- [WHAT YOU ARE ASKED TO DO]:
From the data, return each line holding the word "labels".

Collected data entries
#####

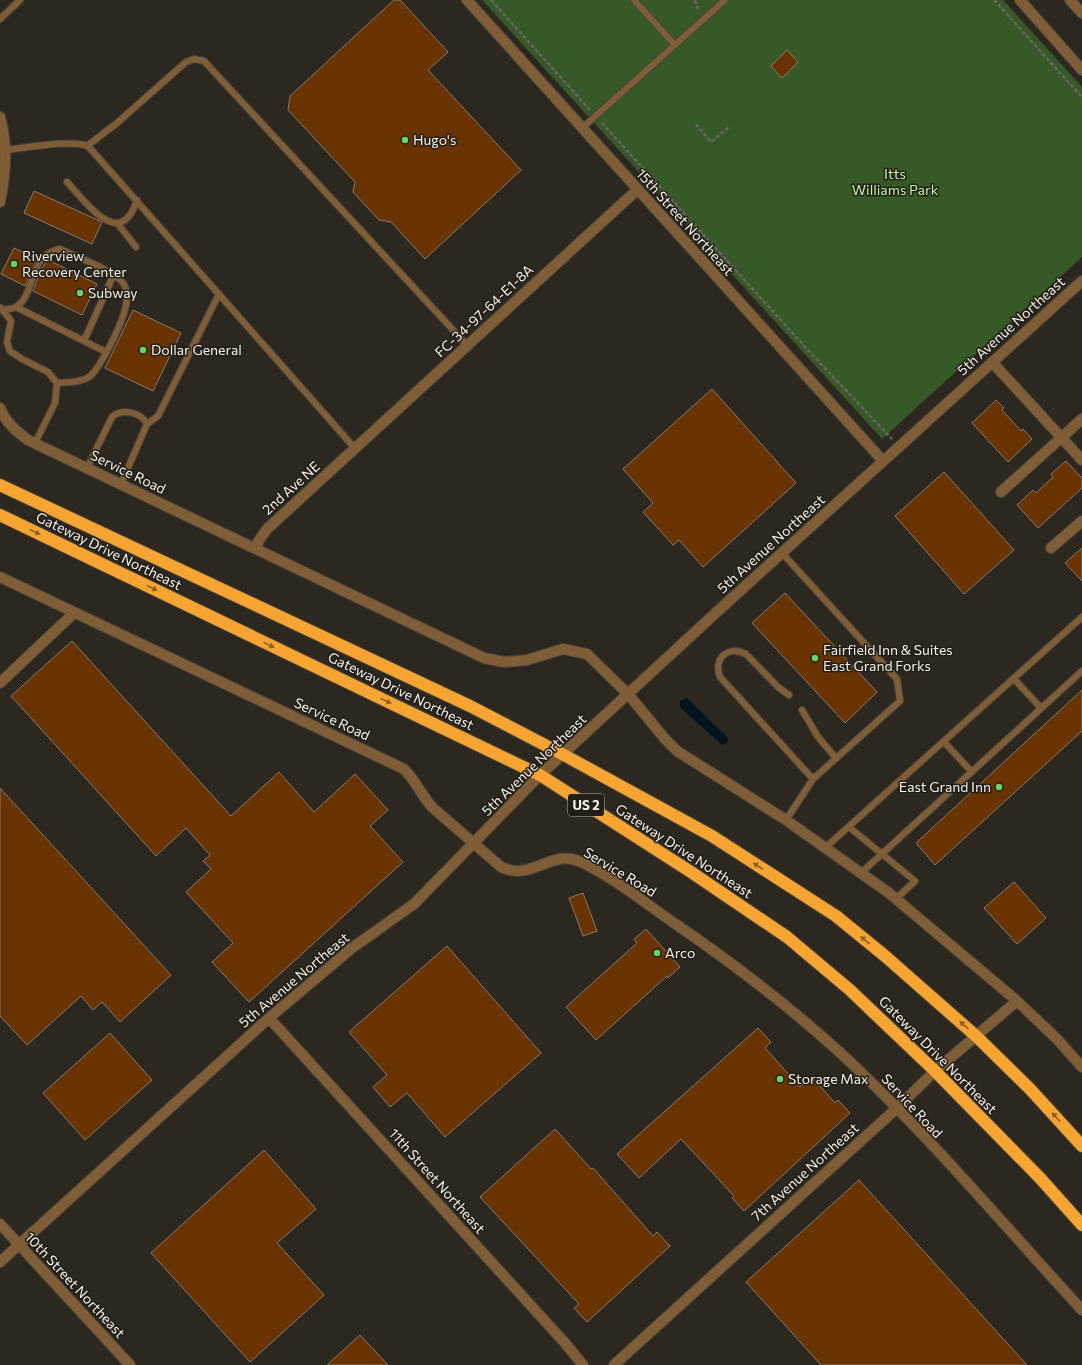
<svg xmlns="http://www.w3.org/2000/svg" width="1082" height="1365" viewBox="0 0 1082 1365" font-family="Commissioner,sans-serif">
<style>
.green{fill:#375827}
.water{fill:#00141f}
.building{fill:#683301;stroke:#857b74}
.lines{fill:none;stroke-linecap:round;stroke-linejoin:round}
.lane-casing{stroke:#48443d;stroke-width:8}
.street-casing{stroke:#48443d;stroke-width:12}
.highway-casing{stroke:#48443d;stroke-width:14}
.path{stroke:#68655e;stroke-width:2.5;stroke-dasharray:4 2;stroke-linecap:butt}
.lane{stroke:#7e5d37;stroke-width:6}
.street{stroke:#7e5d37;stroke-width:10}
.highway{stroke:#f6a432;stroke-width:12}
.oneway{fill:#8c6124}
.poi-dot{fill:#67d466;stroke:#221e16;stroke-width:1.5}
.labels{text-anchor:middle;stroke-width:3;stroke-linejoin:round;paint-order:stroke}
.shield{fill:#221e16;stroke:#b5b2ac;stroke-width:1}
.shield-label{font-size:13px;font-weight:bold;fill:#f4f1ec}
.poi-label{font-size:14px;fill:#f4f1ec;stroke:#221e16;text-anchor:start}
.park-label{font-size:14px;fill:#bef8a5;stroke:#221e16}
.street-label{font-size:14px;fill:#f4f1ec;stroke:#221e16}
</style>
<rect width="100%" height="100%" fill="#2c2820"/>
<path class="green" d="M482,0H1003L1082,87V257L882,439Z"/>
<path class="water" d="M687,698L728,738L727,743L722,745L680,707V701Z"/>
<path class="building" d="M394,0H400L448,52L428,70L521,170L425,259L391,222L379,220L353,192L355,182L288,110L290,96Z
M787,50L798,62L782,78L771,66Z
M34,191L102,222L92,244L24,213Z
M14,248L37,259L25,286L1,274Z
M48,260L97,284L82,315L33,291L41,269Z
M133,310L181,333L153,391L105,368Z
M712,389L796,483L703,567L679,540L673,545L643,512L653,503L623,469Z
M996,400L1004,408L1002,410L1021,431L1023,429L1032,439L1008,462L972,423Z
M1066,461L1082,478V488L1038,528L1017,505L1033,490L1036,493L1053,477L1051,474Z
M944,472L1014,550L964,594L895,516Z
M1082,548V581L1065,563Z
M785,593L877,692L845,723L752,623Z
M72,641L231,816L279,772L314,812L355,774L388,810L370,826L403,862L249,1002L212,962L233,943L186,892L211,869L203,861L210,855L186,828L156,856L11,696Z
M1082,690V731L935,865L916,843Z
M0,788L171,975L120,1022L102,1002L93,1010L81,996L27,1045L0,1016Z
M1014,882L1046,918L1017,944L984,908Z
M583,893L597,931L583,936L569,898Z
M646,929L680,967L668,978L667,976L596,1040L566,1007L637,943L634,939Z
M447,946L541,1053L445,1137L407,1093L390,1107L373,1087L387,1075L349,1032Z
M758,1028L771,1042L765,1048L800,1087L812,1077L835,1103L838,1100L850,1113L744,1211L732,1198L734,1196L681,1139L639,1178L617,1154Z
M110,1033L152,1080L85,1140L43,1093Z
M555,1129L591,1169L593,1168L653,1236L657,1232L670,1246L587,1322L574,1308L579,1304L480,1197Z
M264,1150L316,1209L277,1243L324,1295L250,1362L151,1253Z
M859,1180L1027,1365H821L746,1282Z
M360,1335L388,1365H327Z"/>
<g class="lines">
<g class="lane-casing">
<path id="lane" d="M634,0L675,45
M0,19L20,0
M581,129L725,0
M87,146L117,123L186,62L194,59L204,61L467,345
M6,150C26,148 70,139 88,146L352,445V451
M67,182C86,202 120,252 137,200
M118,224L136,247
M16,307L106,352
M1,308L11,321L7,342L10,351L22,359L48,372L57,383L55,403L35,443
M3,310C7,309 13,309 16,307C37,294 26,256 60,249C75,256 115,271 123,283C129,291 127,305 124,313C120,327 100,369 89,377C80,383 68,382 57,383
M84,341L114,274
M147,424L158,416L219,294
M87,468L112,417C122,408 141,412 147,424L121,484
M782,553L897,679L900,701L813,779L786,820
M1014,679L1041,708
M789,695L778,687L746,654C728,645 713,658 720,677L813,779
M802,710L818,737L836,758
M944,742L972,772
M849,827L915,881L896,899
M826,847L1082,617
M861,873L1082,671"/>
</g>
<g class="street-casing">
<path id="street" d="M467,0L883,461
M1020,0L1082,70
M1070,0L1082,13
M0,117C8,145 6,173 0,202
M992,362L1082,460
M0,408C6,423 16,431 28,440L484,658L504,662L527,660L563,649L587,654L628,694L665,739L677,751L786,820L889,893L1017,1001L1057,1039L1082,1067
M1001,492L1082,419
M1051,548L1082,521
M257,549L258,542L267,529L637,190
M0,577L404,769C416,781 421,795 432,807L501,867C533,882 550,848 581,862C615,878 646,904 677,925C747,973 815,1026 875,1086C947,1157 1013,1235 1082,1310
M0,683L74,613
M269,1018L565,1343L583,1365
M0,1224L130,1365
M0,1262L269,1018L352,948L414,904L540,775L720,609L1082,281
M614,1365L897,1108L935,1071L1017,1001"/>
</g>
<g class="highway-casing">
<path id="highway" d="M0,485L470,706L564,755L712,836L836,916L885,956L976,1036L1030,1089L1082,1146
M0,515L540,775L691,872L787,937L850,990L935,1071L1040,1178L1082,1225"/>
</g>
<path class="path" d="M491,0L590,110
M695,0L699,11
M994,0L1082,97
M602,123L819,362L892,439
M696,124L711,142L730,126"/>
<use href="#lane" class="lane"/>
<use href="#street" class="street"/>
<use href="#highway" class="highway"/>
</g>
<defs><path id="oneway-solid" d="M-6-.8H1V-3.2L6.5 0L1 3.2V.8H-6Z"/></defs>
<g class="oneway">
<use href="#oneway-solid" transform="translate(35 532) rotate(26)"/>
<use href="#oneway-solid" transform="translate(152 588) rotate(26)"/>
<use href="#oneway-solid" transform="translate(269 645) rotate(26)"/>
<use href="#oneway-solid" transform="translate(386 701) rotate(26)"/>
<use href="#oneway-solid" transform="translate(758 866) rotate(-147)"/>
<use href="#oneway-solid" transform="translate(865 940) rotate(-141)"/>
<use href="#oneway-solid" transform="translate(964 1025) rotate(-138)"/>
<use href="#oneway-solid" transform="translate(1056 1117) rotate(-132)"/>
</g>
<g class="poi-dot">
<circle cx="405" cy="140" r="4"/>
<circle cx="14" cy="264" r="4"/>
<circle cx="80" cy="293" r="4"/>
<circle cx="143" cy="350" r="4"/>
<circle cx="815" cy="658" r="4"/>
<circle cx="999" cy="787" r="4"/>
<circle cx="657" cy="953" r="4"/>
<circle cx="780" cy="1079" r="4"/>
</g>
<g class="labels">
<rect class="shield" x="568" y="794" width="36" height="22" rx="3"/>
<g class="shield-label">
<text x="586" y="810">US 2</text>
</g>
<g class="poi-label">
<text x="413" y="145">Hugo's</text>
<text x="22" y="261">Riverview<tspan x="22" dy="16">Recovery Center</tspan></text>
<text x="88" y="298">Subway</text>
<text x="151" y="355">Dollar General</text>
<text x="823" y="655">Fairfield Inn &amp; Suites<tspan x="823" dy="16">East Grand Forks</tspan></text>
<text x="991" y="792" text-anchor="end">East Grand Inn</text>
<text x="665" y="958">Arco</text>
<text x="788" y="1084">Storage Max</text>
</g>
<g class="park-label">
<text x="895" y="179">Itts<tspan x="895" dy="16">Williams Park</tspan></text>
</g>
<g class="street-label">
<text transform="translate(685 222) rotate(48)" y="5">15th Street Northeast</text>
<text transform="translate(484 311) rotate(-43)" y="5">FC-34-97-64-E1-8A</text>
<text transform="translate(1011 326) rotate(-42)" y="5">5th Avenue Northeast</text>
<text transform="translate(128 472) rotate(26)" y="5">Service Road</text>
<text transform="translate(291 488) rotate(-42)" y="5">2nd Ave NE</text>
<text transform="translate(771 544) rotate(-42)" y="5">5th Avenue Northeast</text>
<text transform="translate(109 551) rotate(26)" y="5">Gateway Drive Northeast</text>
<text transform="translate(401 691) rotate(26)" y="5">Gateway Drive Northeast</text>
<text transform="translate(332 719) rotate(25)" y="5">Service Road</text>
<text transform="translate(534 765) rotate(-44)" y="5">5th Avenue Northeast</text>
<text transform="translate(684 851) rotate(33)" y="5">Gateway Drive Northeast</text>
<text transform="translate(620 872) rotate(31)" y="5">Service Road</text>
<text transform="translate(294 980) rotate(-40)" y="5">5th Avenue Northeast</text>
<text transform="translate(938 1055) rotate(45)" y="5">Gateway Drive Northeast</text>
<text transform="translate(912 1106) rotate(47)" y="5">Service Road</text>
<text transform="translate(805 1172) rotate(-42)" y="5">7th Avenue Northeast</text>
<text transform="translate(437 1181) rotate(48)" y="5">11th Street Northeast</text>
<text transform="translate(75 1285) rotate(47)" y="5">10th Street Northeast</text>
</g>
</g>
</svg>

#####

- [TASK ANSWER]:
.labels{text-anchor:middle;stroke-width:3;stroke-linejoin:round;paint-order:stroke}
<g class="labels">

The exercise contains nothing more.